What if You are the Spouse Who is Not Paying Court-Ordered Alimony
Get to know us: Robert Napper, Legal JournalistIf you happen to be the spouse ordered to pay Florida alimony, you may feel the ruling is unfair, and simply stop paying. Don’t do this! You can appeal the judgment through your Florida divorce attorney, but if your appeal has not been decided in your favor, and you stop paying, you could face civil or criminal contempt of court charges. If you are facing criminal contempt charges, you could find yourself spending time behind bars. If you are facing civil contempt charges, you could be fined for continued failure to pay court-ordered alimony.
The act of failure to pay court-ordered alimony will be considered in light of the facts surrounding your particular situation. The harshest penalties are generally reserved for those who could pay their alimony obligations but simply choose not to. Therefore, if you can afford your alimony payments, but have missed one or two payments because you forgot, you are much more likely to be forgiven than if you willfully chose not to pay the alimony. If you fail to make your court-ordered alimony payments, and you don’t bother to contact the court and your ex about your inability to pay, the court may decide you lack credibility and are doing nothing more than attempting to deceive your ex.
If you want to avoid penalties, and you want to stop paying alimony, first look at your divorce ruling regarding that alimony. Was your judgment for non-modifiable alimony (meaning it cannot be changed)? Or, if the judgment was for modifiable alimony did you, at a later time, sign away your right to request a modification? If either of these things happens to be true, you have the right to appeal those decisions, whether to be granted a lower amount of alimony you are required to pay, a shorter duration you are required to pay the alimony, or, in some cases, a suspension of your alimony obligations altogether.
Obviously, if you are requesting any of the above modifications to your court-ordered alimony, you will need an extremely good explanation, as well as supporting documentation to back up that explanation. In other words, if you are basing your request on the fact that you lost your job, you will need a good explanation and documentation to show why you lost your job when you expect to be re-employed and what steps you are taking to gain employment. If you quit your job, the judge may not be particularly sympathetic. If you are having health issues, you will need to have your medical expenses to show why you cannot pay your alimony, as well as a note from your doctor that details your illness or injury, the treatment(s) you are undergoing, and how long you are expected to continue those treatment(s).

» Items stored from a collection
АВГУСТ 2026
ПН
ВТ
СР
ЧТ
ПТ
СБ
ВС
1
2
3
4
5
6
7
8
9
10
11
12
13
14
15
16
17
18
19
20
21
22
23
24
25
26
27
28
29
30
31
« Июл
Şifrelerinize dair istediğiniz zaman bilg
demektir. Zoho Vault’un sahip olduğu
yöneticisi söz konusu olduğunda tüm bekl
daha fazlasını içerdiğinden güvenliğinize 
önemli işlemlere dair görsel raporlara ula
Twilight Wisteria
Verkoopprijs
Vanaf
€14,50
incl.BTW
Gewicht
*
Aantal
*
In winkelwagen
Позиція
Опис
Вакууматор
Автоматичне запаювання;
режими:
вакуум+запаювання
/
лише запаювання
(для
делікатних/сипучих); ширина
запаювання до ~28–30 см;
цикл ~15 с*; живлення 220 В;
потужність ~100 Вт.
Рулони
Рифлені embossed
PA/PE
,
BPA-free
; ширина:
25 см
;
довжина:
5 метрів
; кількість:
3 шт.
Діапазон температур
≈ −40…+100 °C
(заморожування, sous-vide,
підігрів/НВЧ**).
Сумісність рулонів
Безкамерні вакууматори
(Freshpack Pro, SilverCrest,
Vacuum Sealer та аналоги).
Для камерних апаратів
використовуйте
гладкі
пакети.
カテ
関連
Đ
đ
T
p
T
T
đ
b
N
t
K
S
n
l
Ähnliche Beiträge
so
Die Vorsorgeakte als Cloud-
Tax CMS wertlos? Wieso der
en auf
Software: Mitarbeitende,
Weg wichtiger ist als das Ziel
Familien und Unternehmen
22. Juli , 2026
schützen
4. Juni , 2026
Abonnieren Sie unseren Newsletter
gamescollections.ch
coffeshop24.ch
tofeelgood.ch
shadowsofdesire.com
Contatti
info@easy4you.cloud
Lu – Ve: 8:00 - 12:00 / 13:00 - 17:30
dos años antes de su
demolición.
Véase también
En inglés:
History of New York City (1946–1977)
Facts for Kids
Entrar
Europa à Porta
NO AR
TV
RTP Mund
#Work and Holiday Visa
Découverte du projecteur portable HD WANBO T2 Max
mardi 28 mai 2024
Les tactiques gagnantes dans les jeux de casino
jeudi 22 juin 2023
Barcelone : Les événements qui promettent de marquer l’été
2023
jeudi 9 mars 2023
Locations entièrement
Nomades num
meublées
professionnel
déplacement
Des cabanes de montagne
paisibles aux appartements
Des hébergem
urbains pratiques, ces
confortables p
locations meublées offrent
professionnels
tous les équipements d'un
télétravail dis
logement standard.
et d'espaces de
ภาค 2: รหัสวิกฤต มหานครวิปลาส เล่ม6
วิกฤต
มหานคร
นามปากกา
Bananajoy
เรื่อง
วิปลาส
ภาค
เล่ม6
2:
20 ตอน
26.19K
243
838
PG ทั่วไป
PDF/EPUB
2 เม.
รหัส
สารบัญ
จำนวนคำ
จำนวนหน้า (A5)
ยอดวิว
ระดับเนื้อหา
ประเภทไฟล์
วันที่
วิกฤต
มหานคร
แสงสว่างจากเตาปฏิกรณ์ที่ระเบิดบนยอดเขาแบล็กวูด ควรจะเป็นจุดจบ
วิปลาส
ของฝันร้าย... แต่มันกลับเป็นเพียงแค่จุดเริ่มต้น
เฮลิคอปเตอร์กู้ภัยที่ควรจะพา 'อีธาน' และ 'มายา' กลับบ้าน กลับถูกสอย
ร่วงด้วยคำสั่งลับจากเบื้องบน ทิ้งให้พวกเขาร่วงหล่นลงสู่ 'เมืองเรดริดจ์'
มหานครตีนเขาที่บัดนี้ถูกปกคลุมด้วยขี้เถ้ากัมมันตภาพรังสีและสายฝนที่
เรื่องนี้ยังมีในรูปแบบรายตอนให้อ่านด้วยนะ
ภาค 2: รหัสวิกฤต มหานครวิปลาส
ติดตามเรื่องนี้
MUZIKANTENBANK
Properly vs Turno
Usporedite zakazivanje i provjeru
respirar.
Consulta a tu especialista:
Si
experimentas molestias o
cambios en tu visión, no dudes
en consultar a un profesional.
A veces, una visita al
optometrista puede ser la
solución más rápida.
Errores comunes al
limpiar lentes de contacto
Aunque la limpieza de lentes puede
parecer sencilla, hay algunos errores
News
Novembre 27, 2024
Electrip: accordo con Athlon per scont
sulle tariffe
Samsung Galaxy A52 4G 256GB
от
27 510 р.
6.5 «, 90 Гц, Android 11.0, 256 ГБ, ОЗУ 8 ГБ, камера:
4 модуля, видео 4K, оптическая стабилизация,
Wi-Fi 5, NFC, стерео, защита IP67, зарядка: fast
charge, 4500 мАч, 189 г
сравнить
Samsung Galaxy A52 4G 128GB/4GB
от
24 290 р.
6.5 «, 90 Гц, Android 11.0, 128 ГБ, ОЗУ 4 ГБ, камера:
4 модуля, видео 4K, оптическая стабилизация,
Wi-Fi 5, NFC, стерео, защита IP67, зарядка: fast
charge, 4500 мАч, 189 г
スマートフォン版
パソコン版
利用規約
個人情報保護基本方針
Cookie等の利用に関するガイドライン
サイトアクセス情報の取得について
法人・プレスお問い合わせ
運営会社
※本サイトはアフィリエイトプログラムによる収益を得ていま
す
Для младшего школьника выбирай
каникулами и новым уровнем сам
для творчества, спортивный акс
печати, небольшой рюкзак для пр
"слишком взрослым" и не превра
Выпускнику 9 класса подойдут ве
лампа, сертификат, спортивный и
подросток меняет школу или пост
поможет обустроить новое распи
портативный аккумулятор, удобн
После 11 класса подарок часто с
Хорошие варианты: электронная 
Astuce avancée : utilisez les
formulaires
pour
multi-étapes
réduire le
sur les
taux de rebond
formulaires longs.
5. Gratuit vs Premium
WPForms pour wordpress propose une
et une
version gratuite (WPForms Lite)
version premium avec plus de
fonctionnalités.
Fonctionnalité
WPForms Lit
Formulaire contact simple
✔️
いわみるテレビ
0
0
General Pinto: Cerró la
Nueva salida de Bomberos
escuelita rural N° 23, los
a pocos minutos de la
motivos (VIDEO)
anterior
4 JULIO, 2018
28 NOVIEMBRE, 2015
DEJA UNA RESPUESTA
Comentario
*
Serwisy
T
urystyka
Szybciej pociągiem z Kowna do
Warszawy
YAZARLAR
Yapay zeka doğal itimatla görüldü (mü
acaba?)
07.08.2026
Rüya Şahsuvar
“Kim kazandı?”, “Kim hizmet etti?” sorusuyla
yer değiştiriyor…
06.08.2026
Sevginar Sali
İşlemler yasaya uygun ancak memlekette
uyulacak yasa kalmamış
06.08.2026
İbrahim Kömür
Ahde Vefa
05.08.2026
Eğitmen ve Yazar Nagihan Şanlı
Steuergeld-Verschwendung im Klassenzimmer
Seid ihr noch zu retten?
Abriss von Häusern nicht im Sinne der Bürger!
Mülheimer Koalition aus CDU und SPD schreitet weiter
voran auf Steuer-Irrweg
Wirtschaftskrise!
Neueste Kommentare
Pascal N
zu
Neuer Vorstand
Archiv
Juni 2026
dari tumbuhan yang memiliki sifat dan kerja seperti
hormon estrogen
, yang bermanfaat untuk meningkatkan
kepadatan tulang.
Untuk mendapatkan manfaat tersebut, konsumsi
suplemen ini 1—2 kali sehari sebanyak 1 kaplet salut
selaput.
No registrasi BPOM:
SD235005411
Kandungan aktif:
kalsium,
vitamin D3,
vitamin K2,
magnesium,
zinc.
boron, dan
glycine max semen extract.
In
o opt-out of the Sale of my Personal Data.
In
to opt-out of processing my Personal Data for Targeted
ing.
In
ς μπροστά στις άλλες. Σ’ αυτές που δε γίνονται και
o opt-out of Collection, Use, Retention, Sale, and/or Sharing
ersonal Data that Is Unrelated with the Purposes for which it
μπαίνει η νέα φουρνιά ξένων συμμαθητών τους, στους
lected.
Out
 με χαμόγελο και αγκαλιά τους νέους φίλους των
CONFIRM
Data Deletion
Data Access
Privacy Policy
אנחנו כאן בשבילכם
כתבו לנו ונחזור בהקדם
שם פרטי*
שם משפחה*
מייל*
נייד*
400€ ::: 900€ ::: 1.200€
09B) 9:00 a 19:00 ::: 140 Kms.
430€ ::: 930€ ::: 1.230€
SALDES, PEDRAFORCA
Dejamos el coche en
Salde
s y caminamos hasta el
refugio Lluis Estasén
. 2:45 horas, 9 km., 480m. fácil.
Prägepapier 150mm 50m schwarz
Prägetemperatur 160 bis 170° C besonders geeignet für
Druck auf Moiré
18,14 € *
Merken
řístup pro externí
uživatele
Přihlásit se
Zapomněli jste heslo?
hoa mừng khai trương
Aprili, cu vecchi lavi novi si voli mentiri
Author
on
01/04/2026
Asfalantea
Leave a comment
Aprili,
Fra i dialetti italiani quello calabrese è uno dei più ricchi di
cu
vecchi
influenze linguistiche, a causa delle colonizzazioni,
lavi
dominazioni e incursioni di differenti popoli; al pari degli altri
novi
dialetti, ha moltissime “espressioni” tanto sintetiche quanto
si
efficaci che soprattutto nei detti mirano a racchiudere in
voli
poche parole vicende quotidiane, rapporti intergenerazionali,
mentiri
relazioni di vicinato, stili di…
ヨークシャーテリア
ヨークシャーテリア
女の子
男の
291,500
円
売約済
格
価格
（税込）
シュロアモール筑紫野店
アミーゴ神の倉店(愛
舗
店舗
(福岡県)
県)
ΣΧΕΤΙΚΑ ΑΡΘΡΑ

» DIRECTIONS FOR THIS TASK
Reproduce the part of the text on unpaid alimony that opens with the words containing "Obviously, if you" and closes with "continue those treatment(s).".

» REPLY TO THE TASK
Obviously, if you are requesting any of the above modifications to your court-ordered alimony, you will need an extremely good explanation, as well as supporting documentation to back up that explanation. In other words, if you are basing your request on the fact that you lost your job, you will need a good explanation and documentation to show why you lost your job when you expect to be re-employed and what steps you are taking to gain employment. If you quit your job, the judge may not be particularly sympathetic. If you are having health issues, you will need to have your medical expenses to show why you cannot pay your alimony, as well as a note from your doctor that details your illness or injury, the treatment(s) you are undergoing, and how long you are expected to continue those treatment(s).